Sunday, January 31, 2016

The Heart of Three Men

A year ago at this time my then-dying friend Jon Marsh received a life-giving donor heart from Roger Knott, a man who had himself just received a donor heart. This older gentleman died from unrelated complications after carrying the donor heart only one month after receiving it from Mark Girard, Jr., a younger man who died in an assault. This one-heart-in-three-people arrangement has previously happened only ten other times in the history of heart transplantation. I visited with Jon a short few weeks before his transplant and an account of that visit may be viewed HERE. Below is a short piece on this amazing story and below that is a poem Jon published today about his experience around the time of these events one year ago.

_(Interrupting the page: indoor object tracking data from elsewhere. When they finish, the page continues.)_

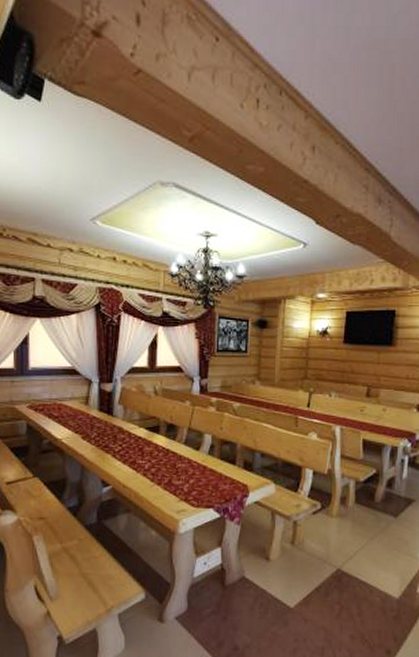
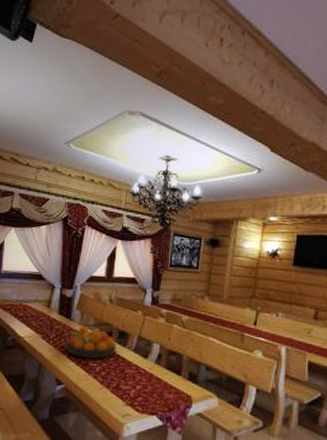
fruit bowl: none [109,422,166,456] -> present [65,326,117,359]

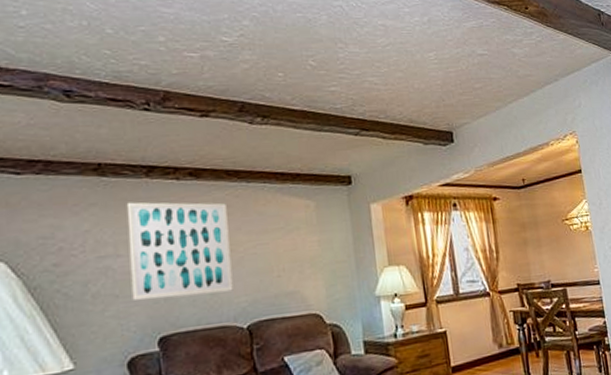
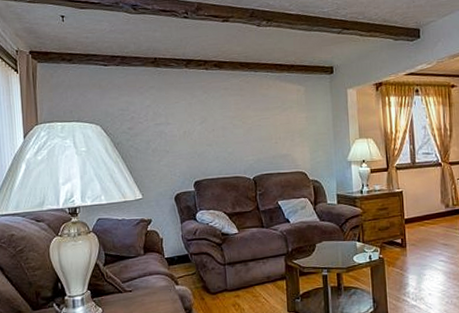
wall art: present [126,202,233,300] -> none [173,86,244,155]

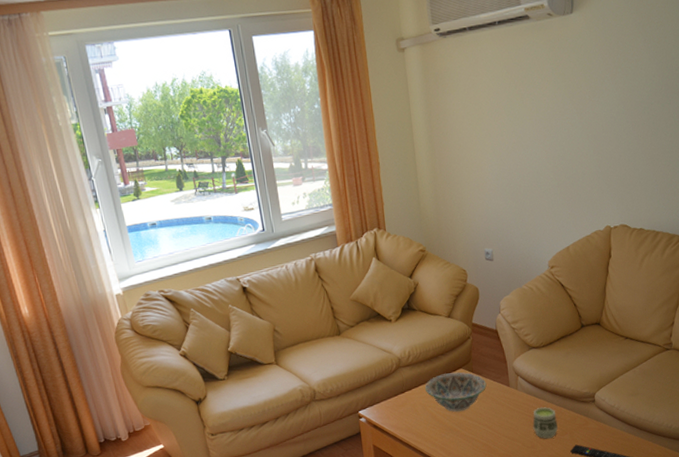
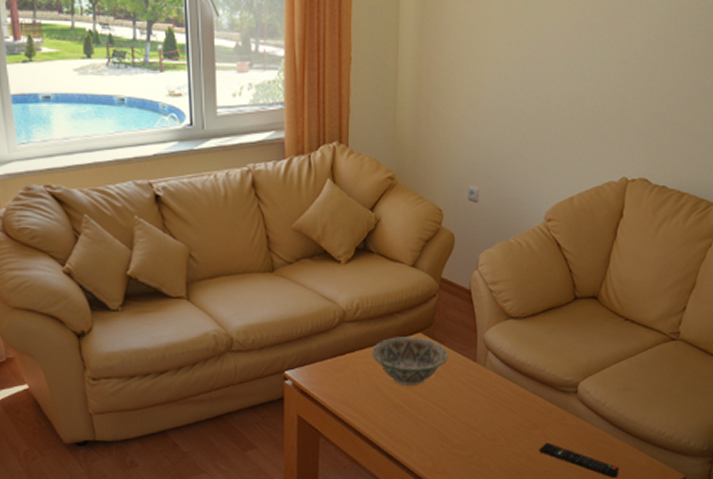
cup: present [533,406,558,439] -> none [498,391,529,432]

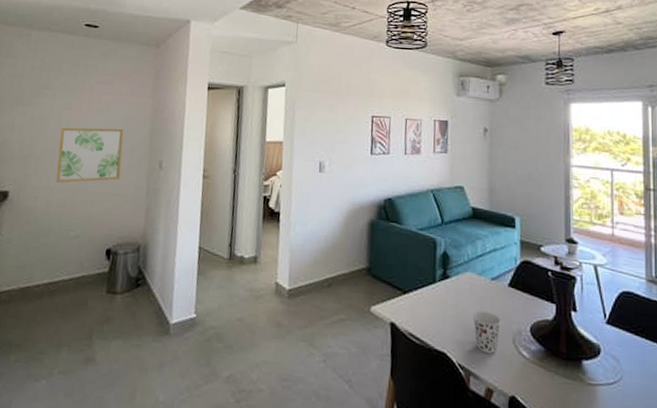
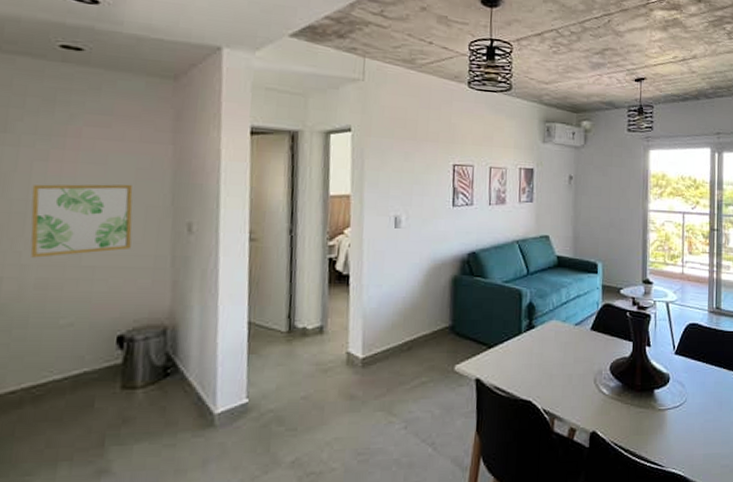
cup: present [472,311,501,354] -> none [557,356,583,395]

It was just another day in the hospital.
More tears, more heartache....loss....defeat....depression.
I began the process of making my peace with God.
I tearfully cried for God to close my eyes.... so I could be with him.
The pain was certainly a factor....but my spirit was broken, beaten....down.
No longer could my dying heart hang on.
So I started to thank tearfully everything Jesus was to me....
that he stuck closer than a brother.... a dear friend and my Lord.
How God spoke to me in my darkest hour.
When the storms of heart failure were killing anything that was still left....
....MUSIC no longer gave me joy.
My smile shattered by waves of loss....defeated....broken....searching for peace.
Finding solace in the darkest place....the coldest day.
The longest day becoming a nightmare.... death was all around my bed.
Death was welcome so that I might live again....
....so I could stand before my God and hear the words....
...."Well done good and faithful servant."
I perceived I had fought the good fight and finished the race.
I prepared my wife....I informed her I really felt and believed that I DID NOT have much longer....
....and I need to start saying goodbyes.
I wept bitterly as I GOT OFF THE PHONE with my wife.
I thought of my son....his smile....his life....I was his daddy....
....my wife....but Lord she needs a husband!!!!!
God reminded me that he Is our daddy and we are his children.
The night progressed and on January 31, 2015....God was not finished with me.
Shortly after speaking with Laura....Dr. Pretorious came into my room....In street clothes no less....
He was coming to tell me I had another blood clot and I was not much longer for this world....
thank you Jesus I was wrong......PRETORIOUS spoke the words to me....
I HAVE NEWS FOR YOU....I HAVE A HEART FOR YOU JON....
....its a high risk heart....but it's a strong heart.
I called my wife and shared the news.
We stayed up all night with thankfulness and prayers we were together as a family.
The road has been a long one.... to always remember.
And when you are broken, lost and defeated....
God sends all the right people....sending his Angels, his prayer warriors.
And the example of JESUS.... who shed his blood and suffered for me....
....that I may one day have eternal life....and life more abundantly.